KUMPULAN LATIHAN:
1. Dalam teks tentang penamaan ibu kota negara baru, di mana ibu kota baru itu terletak?
2. Lanjutkan teks tentang penamaan ibu kota negara baru mulai dari kalimat terakhirnya.

TEKS HASIL EKSTRAKSI:
DEMOCRAZY.ID - Presiden Joko Widodo (Jokowi) dan kabinetnya menamakan ibu kota negara baru yang terletak di Penajam Paser Utara, Kalimantan Timur dengan nama Nusantara.
Sejarawan menilai penamaan ini tak lepas dari cara pandang Jawa sentris ala Majapahit sehingga membuat Jokowi bak Gajah Mada yang tengah memimpin Indonesia.
"Istilah Nusantara mencerminkan bias Jawa yang dominan. Nusantara adalah produk cara pandang Jawa masa Majapahit yang mendikotomi antara negara gung (kota Majapahit) dengan mancanegara (luar kota Majapahit)," kata sejarawan JJ Rizal dalam sebuah diskusi, Senin (17/1/2022).
Rizal menjelaskan, penamaan Nusantara tak sejalan dengan semangat memilih Kalimantan Timur sebagai lokasi final ibu kota baru.
Dipilihnya Kalimantan Timur sebagai lokasi ibu kota baru diketahui bertujuan untuk melenyapkan ketimpangan antara Jawa dengan pulau-pulau lain di Indonesia.
Lagi pula, kata Rizal, Majapahit dulu kerap menyebut wilayah di luar kerajaan mereka sebagai Nusantara.

DATA UNTUK DIANALISIS:
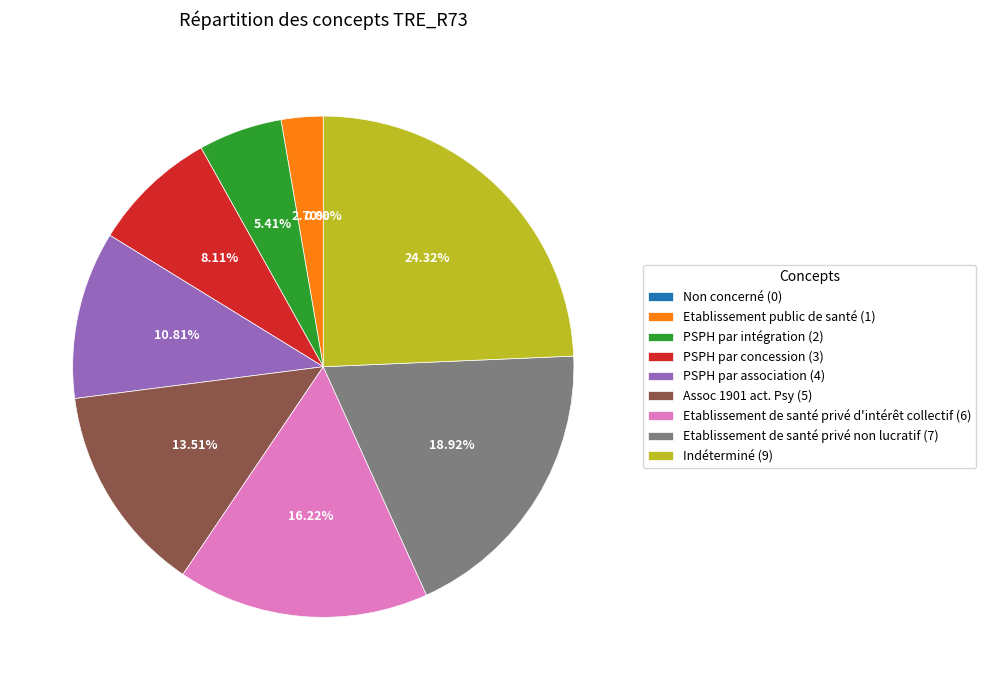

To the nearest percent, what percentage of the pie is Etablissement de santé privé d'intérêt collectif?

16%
--
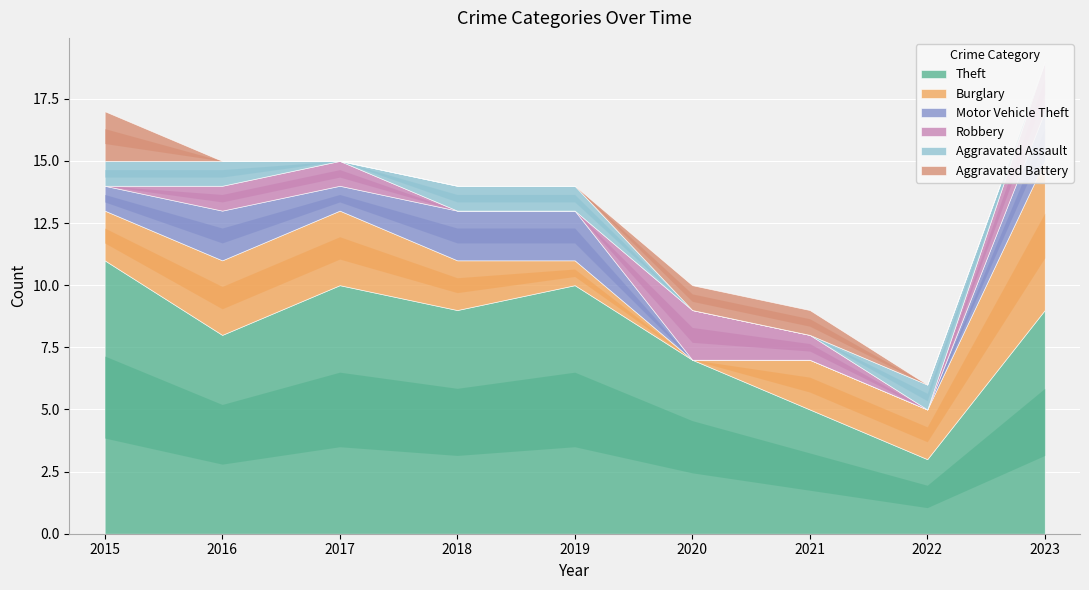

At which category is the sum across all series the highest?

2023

DAFTAR JAWABAN:
1. Ibu kota negara baru terletak di Penajam Paser Utara, Kalimantan Timur.

2.
Ini bermakna adanya dikotomis antara Jawa dan luar Jawa, di mana peradaban Jawa dinilai lebih tinggi dibanding peradaban masyarakat luar Jawa.
"Dalam konteks Jawa, sebutan mancanegara untuk menjelaskan wilayah yang tidak beradab, kasar tidak teratur, atau sesuatu yang sebaliknya dari negara agung yang beradab dan harmonis," ungkap Rizal.
Fakta tersebut kemudian mendorong sebagian pihak untuk menyingkirkan nama Nusantara.
Rizal berkata, ini karena nama Nusantara selain dinilai terlalu Jawa sentris, juga digunakan sebagai nama wilayah bangsa dan negara yang hendak didirikan.
Sebab itu, Rizal memandang istilah Nusantara kurang tepat untuk dinobatkan sebagai nama bagi ibu kota baru.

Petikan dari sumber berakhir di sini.